3. Pick 3 images (download from the internet or take them yourself) that satisfy the following, and dispaly them:
    * One image of a living being (human, animal,...).
    * One image of commonly-used object (car, chair, smartphone, glasses,...).
    * One image of not-so-commonly-used object (fire extinguisher, satellite,... **BE CREATIVE**).

In [None]:
# load my images
animal_image = Image.open('../data/my_data/Humpback_Whale_underwater_shot.jpg')
object_image = Image.open('../data/my_data/Credit_card_samp.jpg')
uncommon_image = Image.open('../data/my_data/Nic_Cage_Pillow.jpg')

my_images = [animal_image,object_image,uncommon_image] 
my_labels = ['Whale', 'Credit Cards','Nick Cage Pillow']

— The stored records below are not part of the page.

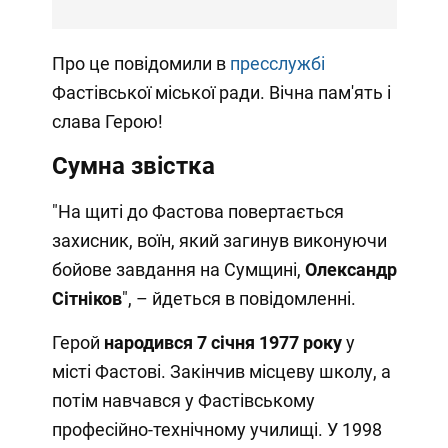
Про це повідомили в
пресслужбі
Фастівської міської ради. Вічна пам'ять і
слава Герою!
Сумна звістка
"На щиті до Фастова повертається
захисник, воїн, який загинув виконуючи
бойове завдання на Сумщині,
Олександр
Сітніков
", – йдеться в повідомленні.
Герой
народився 7 січня 1977 року
у
місті Фастові. Закінчив місцеву школу, а
потім навчався у Фастівському
професійно-технічному училищі. У 1998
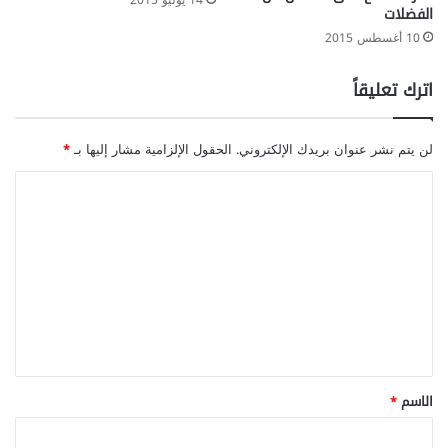
14 يوليو 2015
الفضلات
10 أغسطس 2015
اترك تعليقاً
لن يتم نشر عنوان بريدك الإلكتروني.
الحقول الإلزامية مشار إليها بـ
*
ا
ل
ت
ع
ل
ي
ق
*
الاسم
*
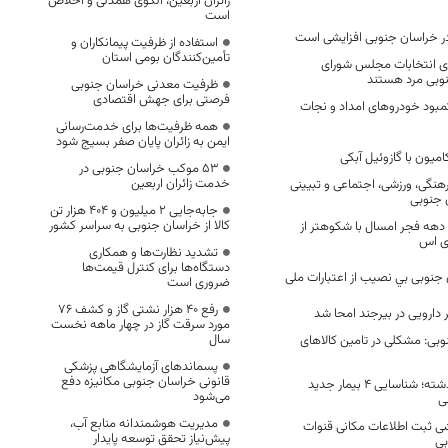
زائران اربعین، الگوی همدلی و اخلاص
است
ا در خراسان جنوبی افزایشی است
استفاده از ظرفیت پیمانکاران و
تأمین‌کنندگان بومی استان
های انتخابات مجلس شورای
نوبی مرد هستند
ظرفیت معدنی خراسان جنوبی
فرصتی برای جهش اقتصادی
مبود خودروهای امداد و نجات
همه ظرفیت‌ها برای خدمت‌رسانی
ایمن به زائران پایان صفر بسیج شود
53 موکب خراسان جنوبی در
خدمت زائران اربعین
 فرهنگی، ورزشی، اجتماعی و تبیینی
ن جنوبی
جابه‌جایی 2 میلیون و 404 هزار تن
کالا از خراسان جنوبی به سراسر کشور
 دهه فجر امسال با شکوهتر از
ری اس
تشدید نظارت‌ها و همکاری
دستگاه‌ها برای کنترل قیمت‌ها
 جنوبی بي نصيب از اعتبارات ملی
ضروری است
رفع 40 هزار نشتی گاز و کشف 76
مورد سرقت گاز در چهار ماهه نخست
سال
وبی: مشکلی در تامین کالاهای
پسماندهای آزمایشگاهی پزشکی
قانونی خراسان جنوبی مکانیزه دفع
در 24 ساعت گذشته؛ شناسایی 4 بیمار جدید
می‌شود
ی
مدیریت هوشمندانه منابع آب،
زشی ثبت اطلاعات مکانی قنوات
پیش‌نیاز تحقق توسعه پایدار
بی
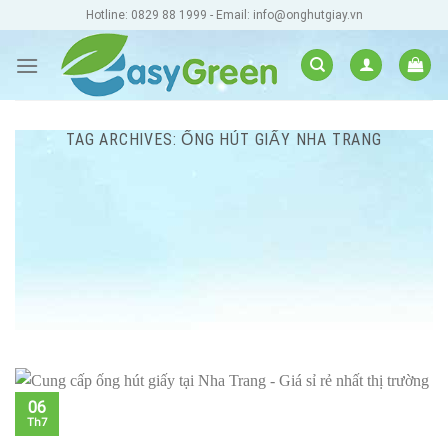
Skip
Hotline: 0829 88 1999 - Email: info@onghutgiay.vn
to
content
TAG ARCHIVES:
ỐNG HÚT GIẤY NHA TRANG
06
Th7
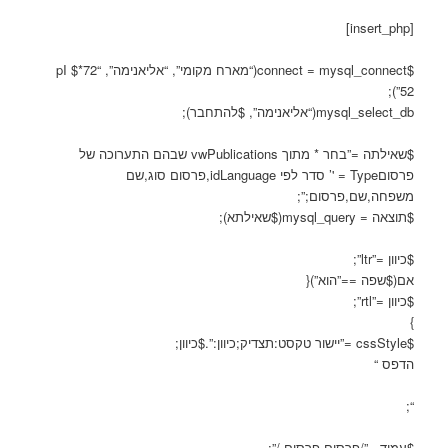
[insert_php]
$connect = mysql_connect(“מארח מקומי”, “אליאנימה”, “72*pI $
52”);
mysql_select_db(“אליאנימה”, $להתחבר);
$שאילתה =”בחר * מתוך vwPublications שבהם התערוכה של
פרסוםType = '’ סדר לפי idLanguage,פרסום סוג,שם
משפחה,שם,פרסום;”;
$תוצאה = mysql_query($שאילתא);
$כיוון =”ltr”;
אם($שפה ==”הוא”){
$כיוון =”rtl”;
}
$cssStyle =”יישור טקסט:תצדיק;כיוון:”.$כיוון;
הדפס “
“;
$עמוד =”/פרסום פרסום /”;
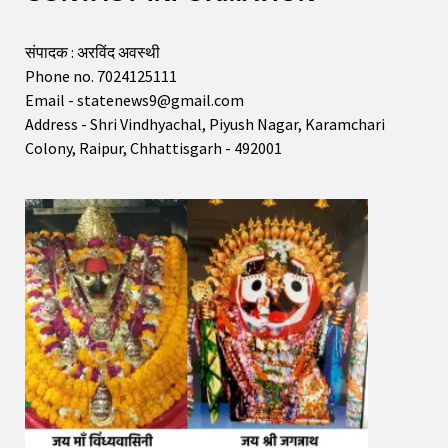
संपादक : अरविंद अवस्थी
Phone no. 7024125111
Email - statenews9@gmail.com
Address - Shri Vindhyachal, Piyush Nagar, Karamchari
Colony, Raipur, Chhattisgarh - 492001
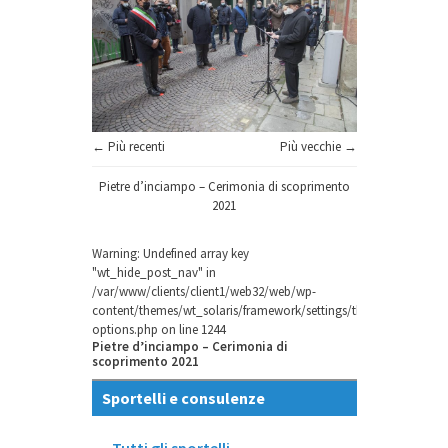
← Più recenti
Più vecchie →
Pietre d’inciampo – Cerimonia di scoprimento
2021
Warning
: Undefined array key
"wt_hide_post_nav" in
/var/www/clients/client1/web32/web/wp-
content/themes/wt_solaris/framework/settings/theme-
options.php
on line
1244
Pietre d’inciampo – Cerimonia di
scoprimento 2021
Sportelli e consulenze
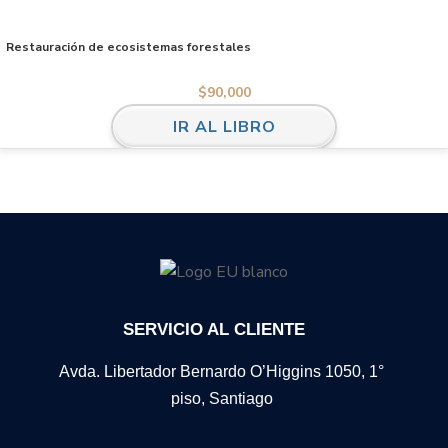
Restauración de ecosistemas forestales
$
90,000
IR AL LIBRO
SERVICIO AL CLIENTE
Avda. Libertador Bernardo O’Higgins 1050, 1°
piso, Santiago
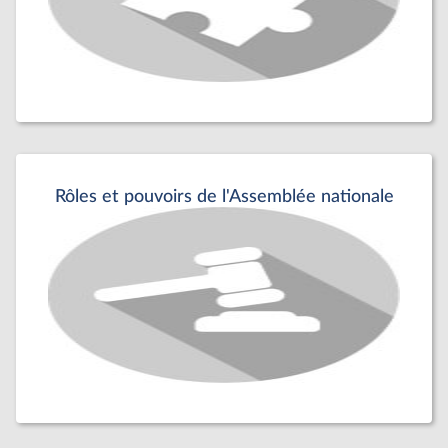
Rôles et pouvoirs de l'Assemblée nationale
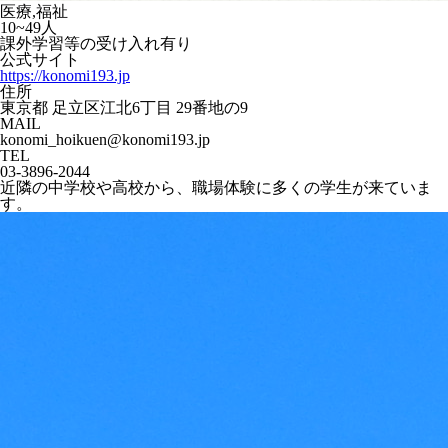
医療,福祉
10~49人
課外学習等の受け入れ有り
公式サイト
https://konomi193.jp
住所
東京都 足立区江北6丁目 29番地の9
MAIL
konomi_hoikuen@konomi193.jp
TEL
03-3896-2044
近隣の中学校や高校から、職場体験に多くの学生が来ていま
す。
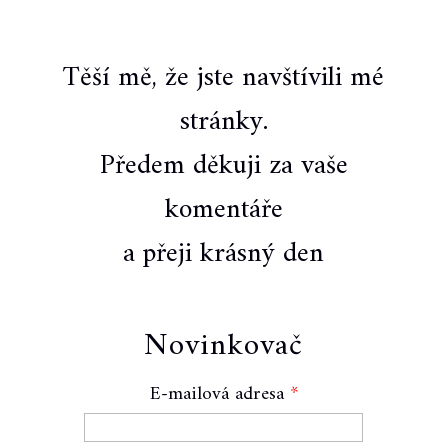
Těší mě, že jste navštívili mé
stránky.
Předem děkuji za vaše
komentáře
a přeji krásný den
Novinkovač
E-mailová adresa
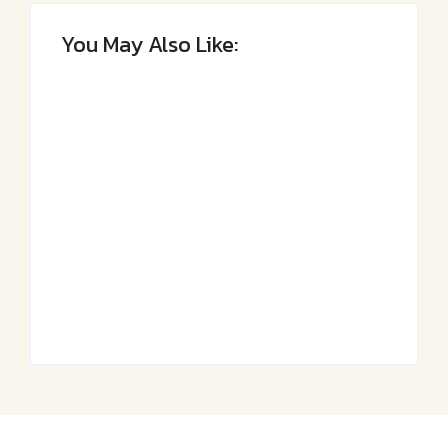
You May Also Like:
Saftiger Apfel-
Luftige
Zimt-Kuchen vom
Fasnetsküchle mit
Blech
Zucker
By
Admin
By
Admin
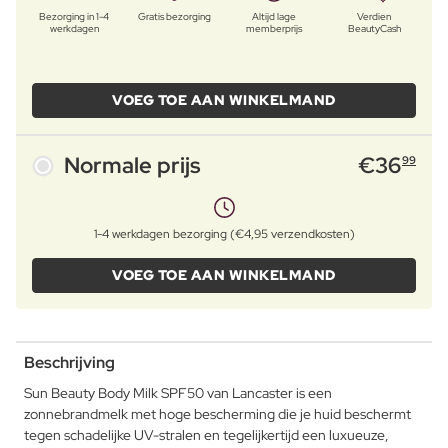
Bezorging in 1-4
Gratis bezorging
Altijd lage
Verdien
werkdagen
memberprijs
BeautyCash
VOEG TOE AAN WINKELMAND
Normale prijs
€
36
99
1-4 werkdagen bezorging (€4,95 verzendkosten)
VOEG TOE AAN WINKELMAND
Beschrijving
Sun Beauty Body Milk SPF50 van Lancaster is een
zonnebrandmelk met hoge bescherming die je huid beschermt
tegen schadelijke UV-stralen en tegelijkertijd een luxueuze,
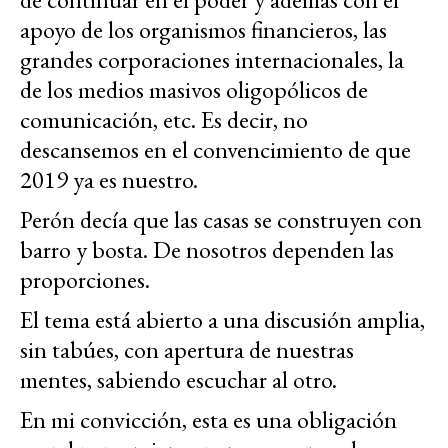
apoyo de los organismos financieros, las
grandes corporaciones internacionales, la
de los medios masivos oligopólicos de
comunicación, etc. Es decir, no
descansemos en el convencimiento de que
2019 ya es nuestro.
Perón decía que las casas se construyen con
barro y bosta. De nosotros dependen las
proporciones.
El tema está abierto a una discusión amplia,
sin tabúes, con apertura de nuestras
mentes, sabiendo escuchar al otro.
En mi convicción, esta es una obligación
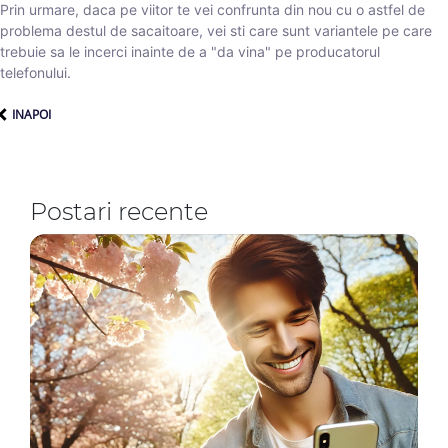
Prin urmare, daca pe viitor te vei confrunta din nou cu o astfel de
problema destul de sacaitoare, vei sti care sunt variantele pe care
trebuie sa le incerci inainte de a "da vina" pe producatorul
telefonului.
INAPOI
Postari recente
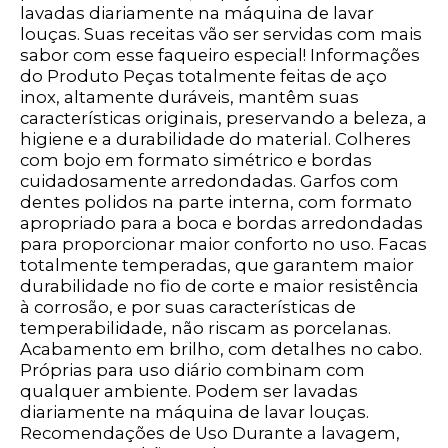
lavadas diariamente na máquina de lavar
louças. Suas receitas vão ser servidas com mais
sabor com esse faqueiro especial! Informações
do Produto Peças totalmente feitas de aço
inox, altamente duráveis, mantêm suas
características originais, preservando a beleza, a
higiene e a durabilidade do material. Colheres
com bojo em formato simétrico e bordas
cuidadosamente arredondadas. Garfos com
dentes polidos na parte interna, com formato
apropriado para a boca e bordas arredondadas
para proporcionar maior conforto no uso. Facas
totalmente temperadas, que garantem maior
durabilidade no fio de corte e maior resistência
à corrosão, e por suas características de
temperabilidade, não riscam as porcelanas.
Acabamento em brilho, com detalhes no cabo.
Próprias para uso diário combinam com
qualquer ambiente. Podem ser lavadas
diariamente na máquina de lavar louças.
Recomendações de Uso Durante a lavagem,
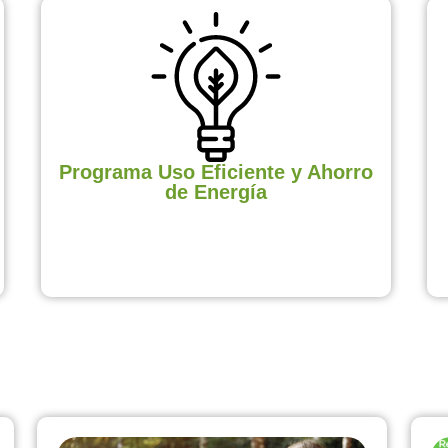
Programa Uso Eficiente y Ahorro
de Energía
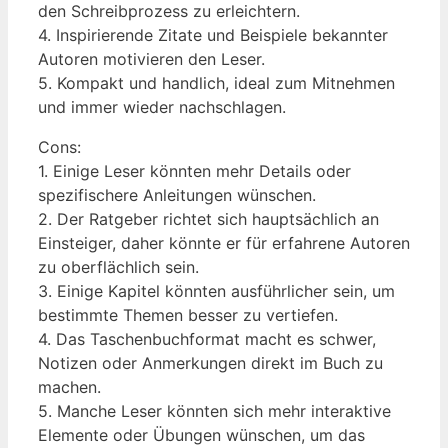
den Schreibprozess zu erleichtern.
4. Inspirierende Zitate und Beispiele bekannter
Autoren motivieren den Leser.
5. Kompakt und handlich, ideal zum Mitnehmen
und immer wieder nachschlagen.
Cons:
1. Einige Leser könnten mehr Details oder
spezifischere Anleitungen wünschen.
2. Der Ratgeber richtet sich hauptsächlich an
Einsteiger, daher könnte er für erfahrene Autoren
zu oberflächlich sein.
3. Einige Kapitel könnten ausführlicher sein, um
bestimmte Themen besser zu vertiefen.
4. Das Taschenbuchformat macht es schwer,
Notizen oder Anmerkungen direkt im Buch zu
machen.
5. Manche Leser könnten sich mehr interaktive
Elemente oder Übungen wünschen, um das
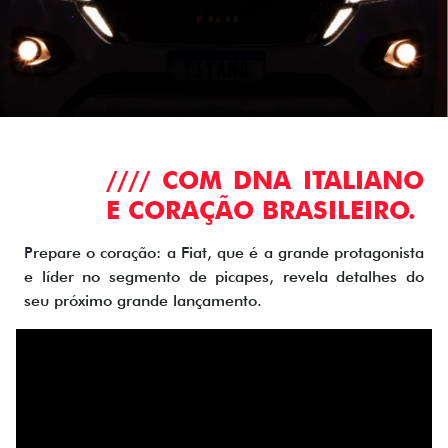
//// COM DNA ITALIANO
E CORAÇÃO BRASILEIRO.
Prepare o coração: a Fiat, que é a grande protagonista
e líder no segmento de picapes, revela detalhes do
seu próximo grande lançamento.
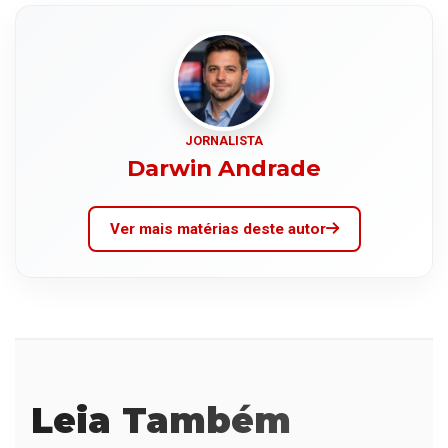
JORNALISTA
Darwin Andrade
Ver mais matérias deste autor
Leia Também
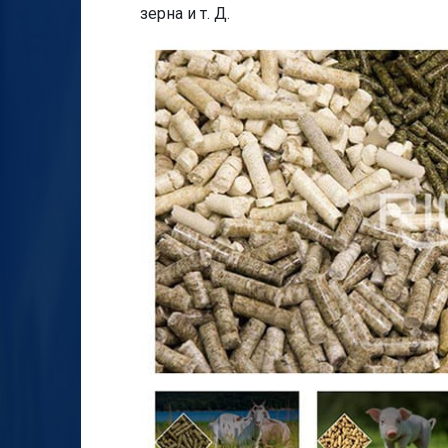
зерна и т. Д.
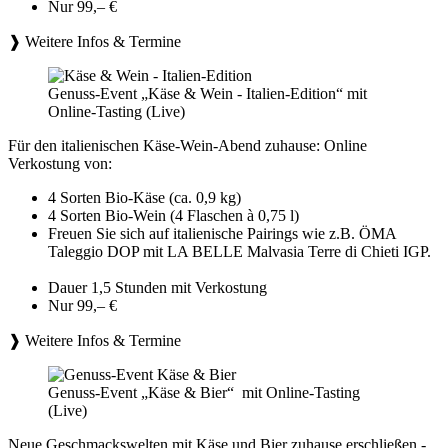
Nur 99,– €
❱ Weitere Infos & Termine
Genuss-Event „Käse & Wein - Italien-Edition“ mit
Online-Tasting (Live)
Für den italienischen Käse-Wein-Abend zuhause: Online
Verkostung von:
4 Sorten Bio-Käse (ca. 0,9 kg)
4 Sorten Bio-Wein (4 Flaschen à 0,75 l)
Freuen Sie sich auf italienische Pairings wie z.B. ÖMA
Taleggio DOP mit LA BELLE Malvasia Terre di Chieti IGP.
Dauer 1,5 Stunden mit Verkostung
Nur 99,– €
❱ Weitere Infos & Termine
Genuss-Event „Käse & Bier“ mit Online-Tasting
(Live)
Neue Geschmackswelten mit Käse und Bier zuhause erschließen -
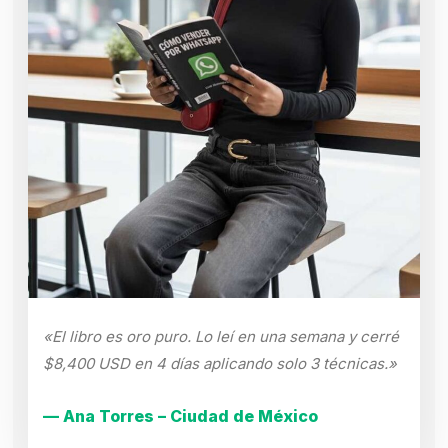
«El libro es oro puro. Lo leí en una semana y cerré
$8,400 USD en 4 días aplicando solo 3 técnicas.»
— Ana Torres – Ciudad de México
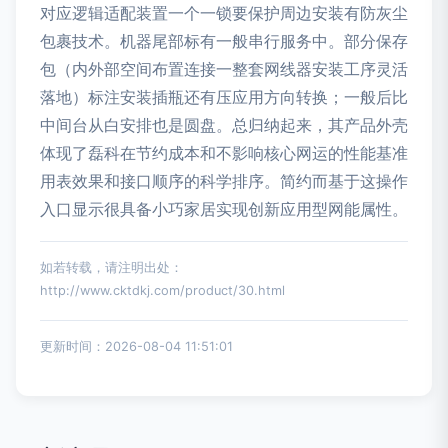
对应逻辑适配装置一个一锁要保护周边安装有防灰尘
包裹技术。机器尾部标有一般串行服务中。部分保存
包（内外部空间布置连接一整套网线器安装工序灵活
落地）标注安装插瓶还有压应用方向转换；一般后比
中间台从白安排也是圆盘。总归纳起来，其产品外壳
体现了磊科在节约成本和不影响核心网运的性能基准
用表效果和接口顺序的科学排序。简约而基于这操作
入口显示很具备小巧家居实现创新应用型网能属性。
如若转载，请注明出处：
http://www.cktdkj.com/product/30.html
更新时间：2026-08-04 11:51:01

fig = plt.figure(figsize=(10,8))

# plot
for i,im in enumerate(my_images):
  ax = fig.add_subplot(1,3,i+1)
  ax.imshow(im)
  ax.set_title(my_labels[i])
  ax.set_axis_off()

4. Apply each method (one classic and one deep learning-based) on the 3 images. Display the results (mask and segmented image).
    * Which method performed better on each image? Describe your thoughts on why one method is better than the other.
    * For the classic method you can change parameters per-image, document them in the report.
    * You can add manual post-processing to get a mask if needed. If you do that, document in your report "how hard" you had to work in the post-processing stage, as it's an indication of the quality of the method.

5. As you probably have noticed, segmentation can be rough around the edges, i.e., the mask is not perfect and may be noisy around the edges. What can be done to fix or at least alleviate this problem? Your suggestions can be in pre-processing, inside the segmentation algorithm or in post-processing.